_EXCERPT:_
^^^^
Here’s hoping the Winnipeg Jets packed enough clean laundry.
Between now and Dec. 1, the Jets will be the busiest team in the NHL.
They will reel off 19 games over the next 33 days, change time zones 10 times, cross the border eight times and fly roughly 26,585 kilometres. Along the way, they’ll enjoy two consecutive off-days just once — and play four sets of back-to-back contests.
These are the breaks of being one of the NHL’s most geographically isolated teams, located smack dab in the middle of the map — where it’s just as easy for the schedule maker to send the Jets east one night and west the next.
To combat the grind as best as possible, the Jets have implemented a few key changes to their routine after experimenting with sports science during an equally gruelling stretch late last season.
“We are now more focused on active recovery rather than pure days off,” Jets coach Paul Maurice said Wednesday. “We used a number of different things last year during a stretch of games every other night for a month and a half.”
Maurice said Dr. Craig Slaunwhite, the Jets’ director of fitness, has “a great amount of influence in what we do.”
The keyword in active recovery is “active.” As Maurice hinted, it doesn’t mean sitting in a hotel room — aside from the four complete days off per month, as mandated by the NHL’s Collective Bargaining Agreement. It means performing an exercise or series of exercises at a low intensity, designed to increase blood flow in order to flush toxins — such as lactic acid buildup, which causes stiffness and soreness — from the body.
^^^^
_ENTRIES SHOWN:_

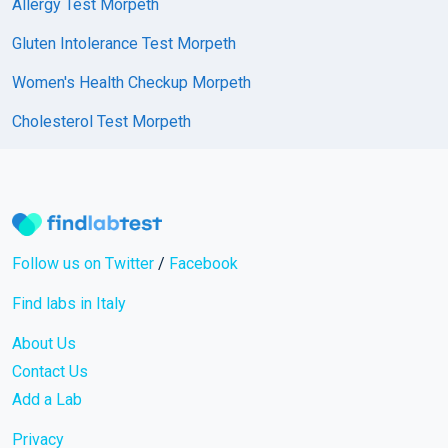
Allergy Test Morpeth
Gluten Intolerance Test Morpeth
Women's Health Checkup Morpeth
Cholesterol Test Morpeth
Follow us on Twitter
/
Facebook
Find labs in Italy
About Us
Contact Us
Add a Lab
Privacy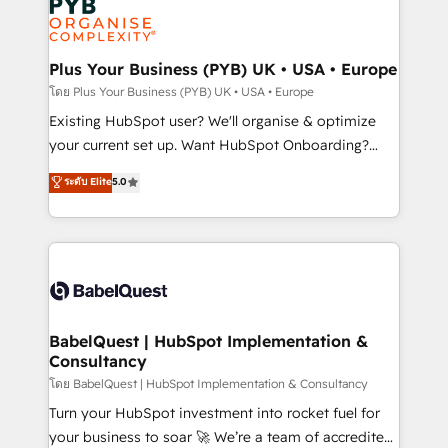
scalable retainers. Let’s make HubSpot your most
données. C'est le paradoxe français : conscience
powerful growth engine. Built to convert, scale, and
totale, action nulle. La solution s'appelle l'Entreprise
drive results.
Augmentée. Ce n'est pas une entreprise qui utilise
Plus Your Business (PYB) UK • USA • Europe
l'IA. C'est une organisation qui a réussi la symbiose
โดย Plus Your Business (PYB) UK • USA • Europe
entre l'expertise humaine et l'intelligence artificielle.
Existing HubSpot user? We'll organise & optimize
Pas pour remplacer l'humain, mais pour l'augmenter.
your current set up. Want HubSpot Onboarding?
Chez Ideagency, nous accompagnons cette
We'll customise your CRM & automate your business
ระดับ Elite
5.0
transformation. D'abord les fondations : des
processes. Welcome to our Profile! We can help
données unifiées, des processus alignés. Ensuite
with... • CRM implementation, reports & workflows,
l'augmentation : l'IA là où elle crée de la valeur. Et
and team training • CRM migration: Salesforce,
surtout : l'humain qui reste au centre. Parce que la
Pipedrive, Dynamics etc • Technical projects inc.
vraie performance vient de l'intérieur. Act Inside.
Custom API integrations & ERP systems inc. SAP and
Stand Out.
Netsuite A little about us... • Boutique 'Elite' Team (12
super skilled members) • 150+ Clients for Sales Hub,
BabelQuest | HubSpot Implementation &
Consultancy
Marketing Hub, Service Hub, Data Hub and Website
(CMS) • ISO/IEC 27001:2022, ISO 9001:2015 and
โดย BabelQuest | HubSpot Implementation & Consultancy
now... ISO 42001: 2023 certified • Exclusive AI
Turn your HubSpot investment into rocket fuel for
'GuardHub' governance framework, based on ISO
your business to soar 🚀 We’re a team of accredited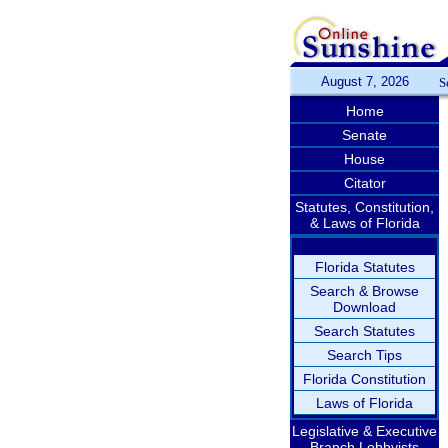
August 7, 2026
S
Home
Senate
House
Citator
Statutes, Constitution,
& Laws of Florida
Florida Statutes
Search & Browse
Download
Search Statutes
Search Tips
Florida Constitution
Laws of Florida
Legislative & Executive
Branch Lobbyists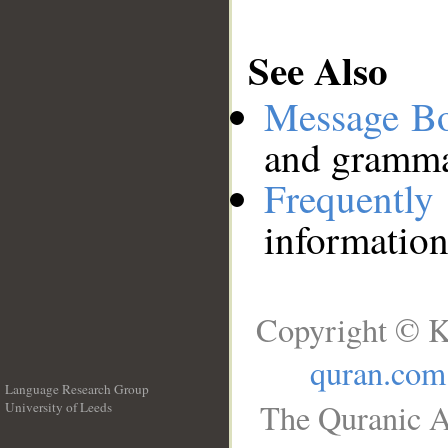
See Also
Message B
and grammat
Frequentl
information
Copyright © K
quran.com
Language Research Group
The Quranic A
University of Leeds
__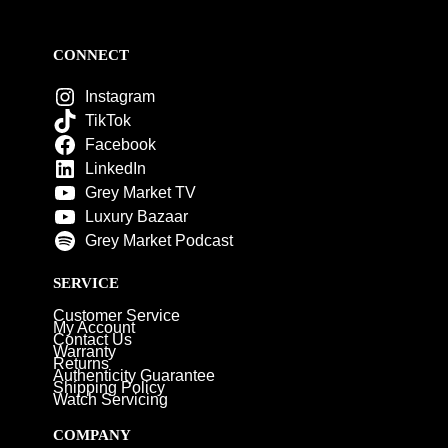
CONNECT
Instagram
TikTok
Facebook
LinkedIn
Grey Market TV
Luxury Bazaar
Grey Market Podcast
SERVICE
Customer Service
My Account
Contact Us
Warranty
Returns
Authenticity Guarantee
Shipping Policy
Watch Servicing
COMPANY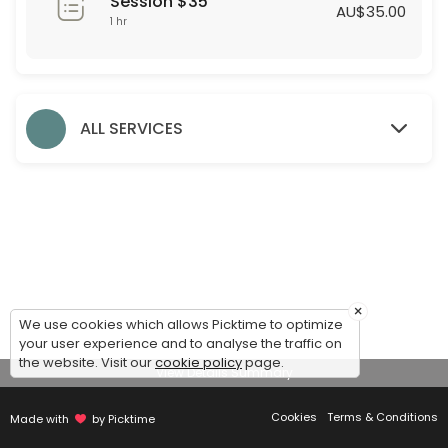
Session $35
60 min · AUD35.0
AU$35.00
1 hr
Formal Styling Session
30 min
Evening Styling Session
ALL SERVICES
30 min
Bridesmaid Styling Session
Dear Bridesmaids,<br>We are thrilled to assist you during this exciti
60 min
Accessories
×
We use cookies which allows Picktime to optimize
30 min
your user experience and to analyse the traffic on
Debutante Styling Session
the website. Visit our
cookie policy
page.
View Details Summary
45 min
Cookies
Terms & Conditions
Made with
by Picktime
Bridal Styling Session: 2nd Appointment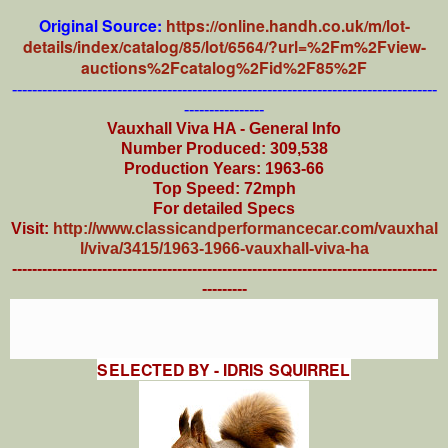
Original Source:
https://online.handh.co.uk/m/lot-
details/index/catalog/85/lot/6564/?url=%2Fm%2Fview-
auctions%2Fcatalog%2Fid%2F85%2F
-------------------------------------------------------------------------------------
----------------
Vauxhall Viva HA - General Info
Number Produced: 309,538
Production Years: 1963-66
Top Speed: 72mph
For detailed Specs
Visit:
http://www.classicandperformancecar.com/vauxhal
l/viva/3415/1963-1966-vauxhall-viva-ha
-------------------------------------------------------------------------------------
---------
SELECTED BY - IDRIS SQUIRREL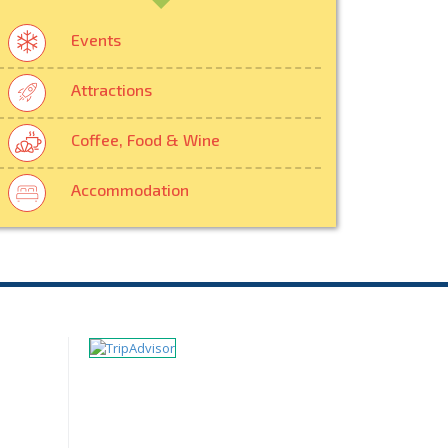
Events
Attractions
Coffee, Food & Wine
Accommodation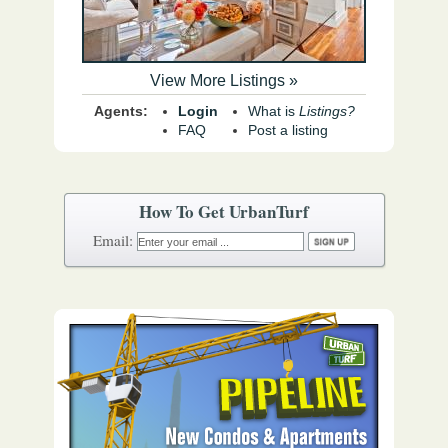
View More Listings »
Agents:
Login
What is
Listings?
FAQ
Post a listing
How To Get UrbanTurf
Email: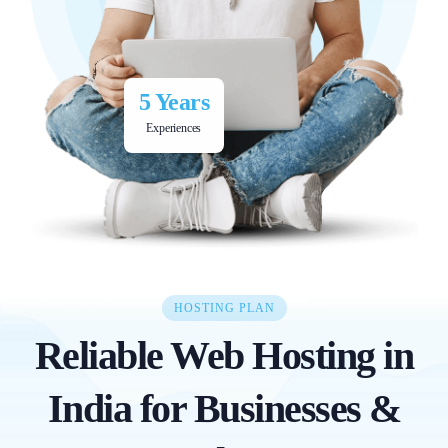
5 Years
Experiences
HOSTING PLAN
Reliable Web Hosting in
India for Businesses &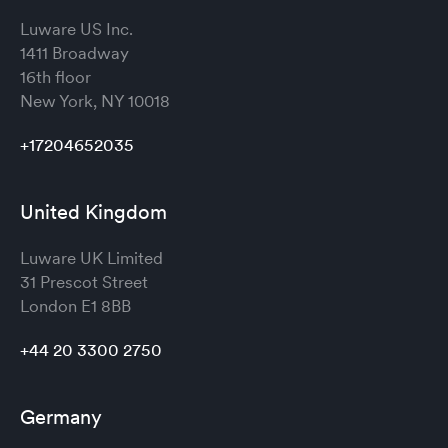
Luware US Inc.
1411 Broadway
16th floor
New York, NY 10018
+17204652035
United Kingdom
Luware UK Limited
31 Prescot Street
London
E1 8BB
+44 20 3300 2750
Germany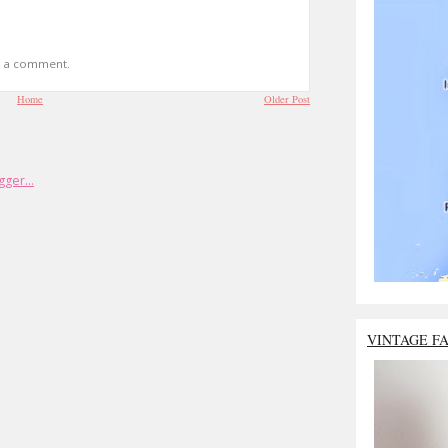
t a comment.
Home
Older Post
VINTAGE F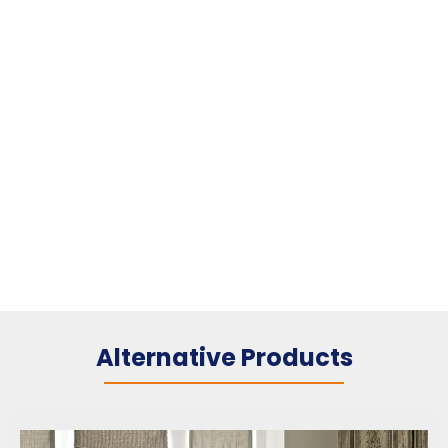
Alternative Products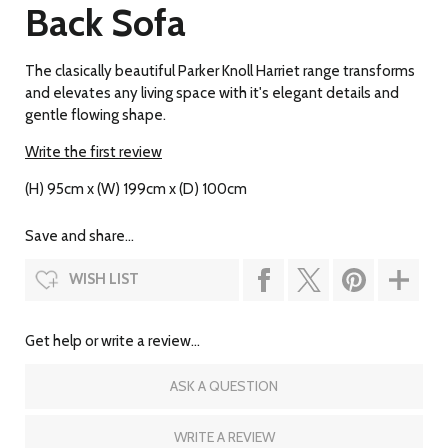
Back Sofa
The clasically beautiful Parker Knoll Harriet range transforms
and elevates any living space with it's elegant details and
gentle flowing shape.
Write the first review
(H) 95cm x (W) 199cm x (D) 100cm
Save and share...
WISH LIST
Get help or write a review...
ASK A QUESTION
WRITE A REVIEW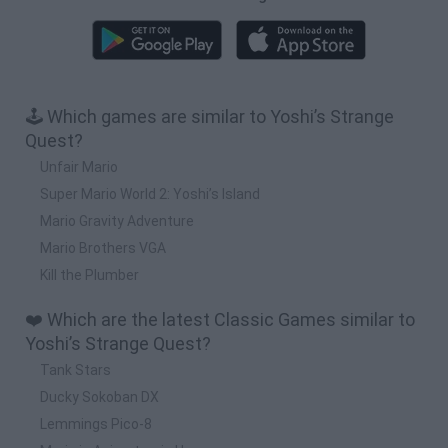
🕹️ Which games are similar to Yoshi’s Strange
Quest?
Unfair Mario
Super Mario World 2: Yoshi’s Island
Mario Gravity Adventure
Mario Brothers VGA
Kill the Plumber
❤️ Which are the latest Classic Games similar to
Yoshi’s Strange Quest?
Tank Stars
Ducky Sokoban DX
Lemmings Pico-8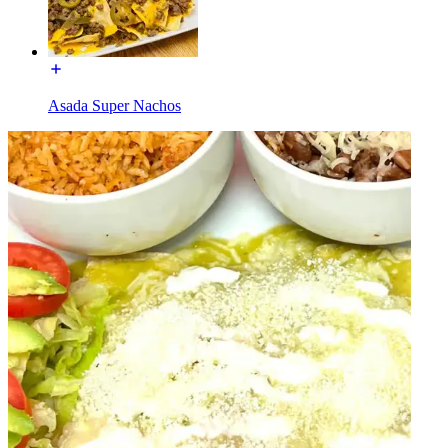
Asada Super Nachos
^^^^
_ASSIGNMENT 1:_ Restate the article on the Jets' schedule, beginning at the words "These are the" and ending after "late last season.", with "schedule maker" changed to "league office".
_ASSIGNMENT 2:_ Write the next part of the article on the Winnipeg Jets' demanding schedule, picking up after its final sentence.

_YOUR RESPONSE 1:_
These are the breaks of being one of the NHL’s most geographically isolated teams, located smack dab in the middle of the map — where it’s just as easy for the league office to send the Jets east one night and west the next.
To combat the grind as best as possible, the Jets have implemented a few key changes to their routine after experimenting with sports science during an equally gruelling stretch late last season.

_YOUR RESPONSE 2:_
The point is to not overwork the body to where additional muscle fatigue or damage is caused. There is a fine line. That’s where last season’s experiments will pay off: the Jets collected and studied different biomarkers that would theoretically help determine that line.
Biomarkers can be found in bodily fluids, such as blood, urine, saliva or sweat. For an athlete, the appearance of a certain protein or lactic acid level could indicate severe muscle fatigue or injury. Or the rapid drop of a certain biomarker could indicate that a recovery method is having a positive effect on a player.
That biomarker monitoring will go along with the other normal recovery techniques that teams use, such as compression boots, massages, and nutrition schemes.
The Jets are also changing their travel schedule in an effort to reduce fatigue.
For example, Winnipeg plays in Colorado on Friday night. Rather than endure the 45-minute slog from downtown Denver back out to the airport and land sometime after 3 a.m. Saturday morning, the Jets will stay overnight after the game — something they’ve almost never done since re-locating to Winnipeg in 2011.
The flight from Denver to Winnipeg is two hours, but the extra hour going from Mountain Time to Central Time would mean a late arrival. Instead, the Jets will fly on Saturday and rest up ahead of Sunday afternoon’s home game against the Sabres.
No team will feel sorry for the Jets as they inch through the NHL’s ringer — every team will feel the crunch with a more condensed schedule this year. But you can rest assured all 29 other teams will be paying attention to how the Jets do business, all hoping to pick up a trick or two.